- Document text
Date: Tue, 6 Feb 2001 12:34:46 -0800 (PST)

> Date: Tue, 6 Feb 2001 12:59:05 -0700 (MST)
> From: Bob Proulx <address@hidden>

> > + /* Check that off_t can represent 2**63 - 1 correctly.
> > +    We can't simply define LARGE_OFF_T to be 9223372036854775807,
> > +    since some C++ compilers masquerading as C compilers
> > +    incorrectly reject 9223372036854775807.  */
> It may be that some C++ compilers masquerade as C compilers such as
> GCC.  But I disagree about "incorrectly reject large integers".  Also,
> this problem has nothing to do with C++ and is basically an ANSI C
> issue.  I am guessing that comment relates to a slightly different
> issue.  I believe it is correct behavior to reject immediate data that
> overflows the data size.

Yes it is.  And if the target cannot represent 9223372036854775807, it
is correct for the C compiler to reject that program.  But that is
what we want to happen here.

- Information shown

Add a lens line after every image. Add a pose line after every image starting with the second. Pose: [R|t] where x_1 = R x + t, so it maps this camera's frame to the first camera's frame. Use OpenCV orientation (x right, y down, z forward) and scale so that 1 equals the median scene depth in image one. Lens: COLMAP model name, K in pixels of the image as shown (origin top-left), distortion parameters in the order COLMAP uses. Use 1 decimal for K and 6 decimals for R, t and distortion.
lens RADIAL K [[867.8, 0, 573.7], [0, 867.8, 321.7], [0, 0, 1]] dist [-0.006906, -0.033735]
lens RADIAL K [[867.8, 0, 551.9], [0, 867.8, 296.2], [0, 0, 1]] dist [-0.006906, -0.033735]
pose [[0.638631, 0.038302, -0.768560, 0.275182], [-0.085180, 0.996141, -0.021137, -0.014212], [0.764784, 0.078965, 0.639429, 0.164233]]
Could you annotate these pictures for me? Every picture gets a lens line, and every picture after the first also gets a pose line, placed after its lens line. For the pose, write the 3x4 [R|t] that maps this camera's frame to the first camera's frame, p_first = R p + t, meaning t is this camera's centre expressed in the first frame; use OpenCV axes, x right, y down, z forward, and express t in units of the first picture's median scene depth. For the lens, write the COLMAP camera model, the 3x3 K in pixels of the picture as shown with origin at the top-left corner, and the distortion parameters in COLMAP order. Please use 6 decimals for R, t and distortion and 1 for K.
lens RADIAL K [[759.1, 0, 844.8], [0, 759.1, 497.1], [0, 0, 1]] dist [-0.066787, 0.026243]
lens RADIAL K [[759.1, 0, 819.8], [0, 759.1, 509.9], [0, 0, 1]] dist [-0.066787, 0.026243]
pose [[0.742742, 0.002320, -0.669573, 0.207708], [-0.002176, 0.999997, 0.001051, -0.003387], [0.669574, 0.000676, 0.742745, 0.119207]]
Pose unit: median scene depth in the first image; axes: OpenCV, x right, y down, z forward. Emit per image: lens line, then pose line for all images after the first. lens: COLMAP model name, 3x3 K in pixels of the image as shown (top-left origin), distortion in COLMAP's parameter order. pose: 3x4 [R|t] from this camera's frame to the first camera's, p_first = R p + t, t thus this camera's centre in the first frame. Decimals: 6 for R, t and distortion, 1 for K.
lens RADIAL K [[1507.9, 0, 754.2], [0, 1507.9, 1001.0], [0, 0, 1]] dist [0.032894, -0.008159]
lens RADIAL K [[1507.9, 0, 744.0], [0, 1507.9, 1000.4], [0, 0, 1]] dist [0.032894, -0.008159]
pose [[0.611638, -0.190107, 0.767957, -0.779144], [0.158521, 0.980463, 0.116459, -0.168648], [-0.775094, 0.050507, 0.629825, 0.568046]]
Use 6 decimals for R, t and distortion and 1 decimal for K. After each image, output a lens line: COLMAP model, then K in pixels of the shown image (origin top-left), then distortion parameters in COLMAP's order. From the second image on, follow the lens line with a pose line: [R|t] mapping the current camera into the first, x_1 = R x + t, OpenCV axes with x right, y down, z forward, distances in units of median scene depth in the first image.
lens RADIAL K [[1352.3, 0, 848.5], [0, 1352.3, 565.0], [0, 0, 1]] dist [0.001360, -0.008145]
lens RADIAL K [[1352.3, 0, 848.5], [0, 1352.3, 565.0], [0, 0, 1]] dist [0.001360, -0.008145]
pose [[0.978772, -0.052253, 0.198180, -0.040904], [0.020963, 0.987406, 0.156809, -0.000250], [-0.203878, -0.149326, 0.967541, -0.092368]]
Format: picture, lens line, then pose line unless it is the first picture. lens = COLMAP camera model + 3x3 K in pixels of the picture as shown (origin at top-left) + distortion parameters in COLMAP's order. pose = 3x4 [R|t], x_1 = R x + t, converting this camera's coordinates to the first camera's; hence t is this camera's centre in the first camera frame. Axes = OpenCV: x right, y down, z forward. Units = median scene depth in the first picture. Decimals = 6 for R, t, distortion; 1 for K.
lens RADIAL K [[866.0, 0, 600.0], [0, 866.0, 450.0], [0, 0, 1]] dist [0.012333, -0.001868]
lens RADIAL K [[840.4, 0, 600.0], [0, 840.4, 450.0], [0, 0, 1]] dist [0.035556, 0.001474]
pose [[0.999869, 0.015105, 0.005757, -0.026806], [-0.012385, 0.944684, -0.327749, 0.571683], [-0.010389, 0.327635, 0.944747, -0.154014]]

- To do
Rewrite the part of the email exchange that begins at the words "Date: Tue, 6 Feb 2001 12:34:46" and stops after "- 1 correctly.", swapping "Tue" for "Tuesday". The entries are from a different source than the email exchange.

- Response below
Date: Tuesday, 6 Feb 2001 12:34:46 -0800 (PST)

> Date: Tuesday, 6 Feb 2001 12:59:05 -0700 (MST)
> From: Bob Proulx <address@hidden>

> > + /* Check that off_t can represent 2**63 - 1 correctly.